-- TEXT EXTRACT --
----
Wednesday, December 29, 2010

Missing in Action

I haven't forgotten about the blog:)  I have been so busy with grad school that I haven't cooked anything that isn't already on here.  I have been having trouble with my bread, but the only thing is that my arrowroot wasn't frozen the first time so I am going to try that first.  I hope that is the problem and not my Zo bread maker. I am hoping to post some brownies soon.  That is what my daughter wants and I can't do my old recipe, because she can no longer eat the Enjoy Life chocolate chips:(  It was my Zo breadmaker and not the recipe. I have worn out my first memory baking cycle.  I just use the second one!

Tuesday, November 23, 2010

Waffles



I just modified my pancake recipe and we now have waffles!

3/4 cup sorghum (Bob Red Mill's)
1/3 cup potato starch (EnerG)
1/4 cup of tapioca + 2 Tablespoon (EnerG)
2 Tablespoons of sugar
2 Tablespoons of canola oil
2 teaspoons of pure vanilla (Frontier-Alcohol-free)
----
-- ENTRIES PROVIDED --
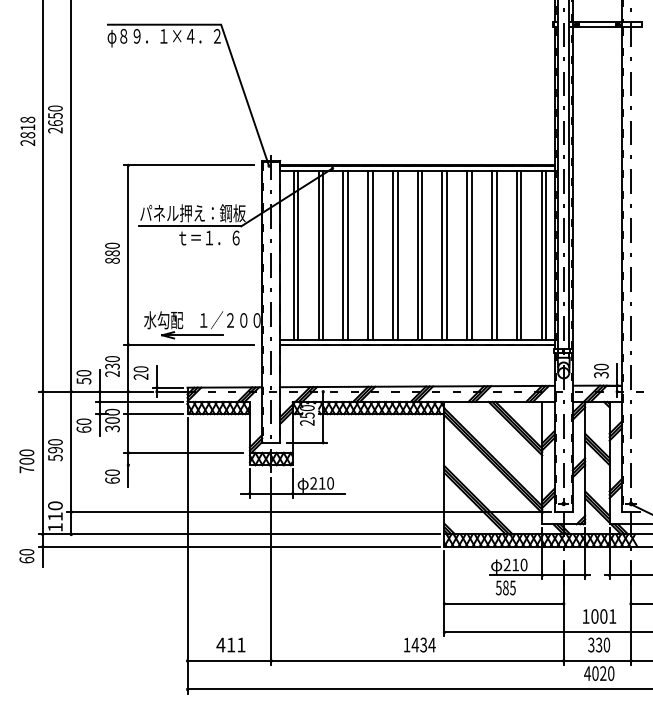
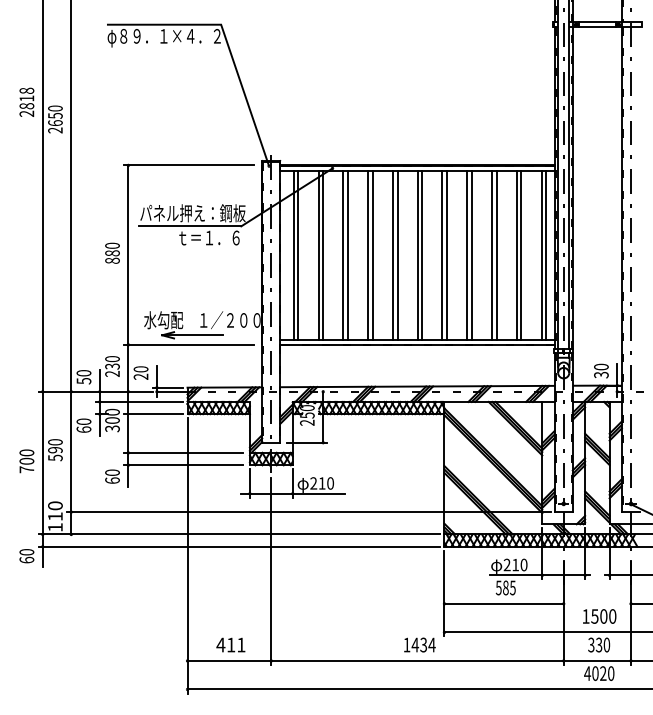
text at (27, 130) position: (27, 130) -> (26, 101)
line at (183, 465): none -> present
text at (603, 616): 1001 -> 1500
----
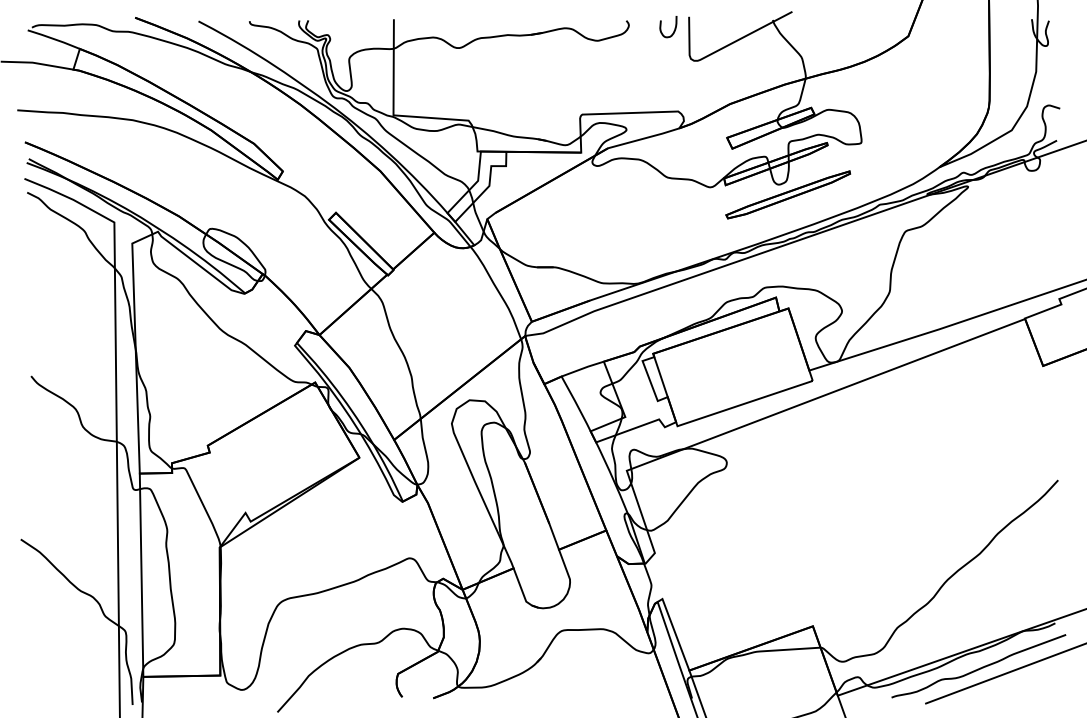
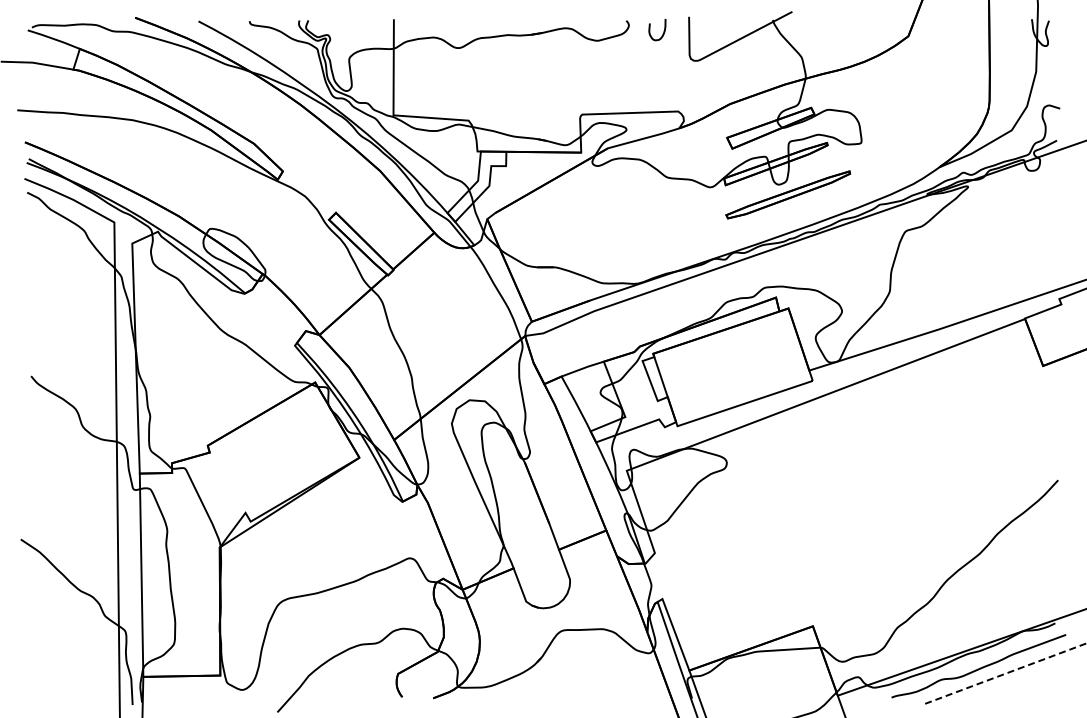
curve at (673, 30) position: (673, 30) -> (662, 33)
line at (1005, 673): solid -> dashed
----
-- STATED EXERCISE A --
Reproduce the baking blog word for word from "Tuesday, November 23, 2010" to "2 Tablespoon (EnerG)".
-- STATED EXERCISE B --
Using the baking blog, answer these:
(i) According to the December post, what turned out to be causing the bread trouble?
(ii) Which recipe was modified to make the waffles?
(iii) How much sorghum does the waffle recipe call for?

-- ANSWER A --
Tuesday, November 23, 2010

Waffles



I just modified my pancake recipe and we now have waffles!

3/4 cup sorghum (Bob Red Mill's)
1/3 cup potato starch (EnerG)
1/4 cup of tapioca + 2 Tablespoon (EnerG)

-- ANSWER B --
(i) The Zo breadmaker, not the recipe.
(ii) The pancake recipe.
(iii) 3/4 cup.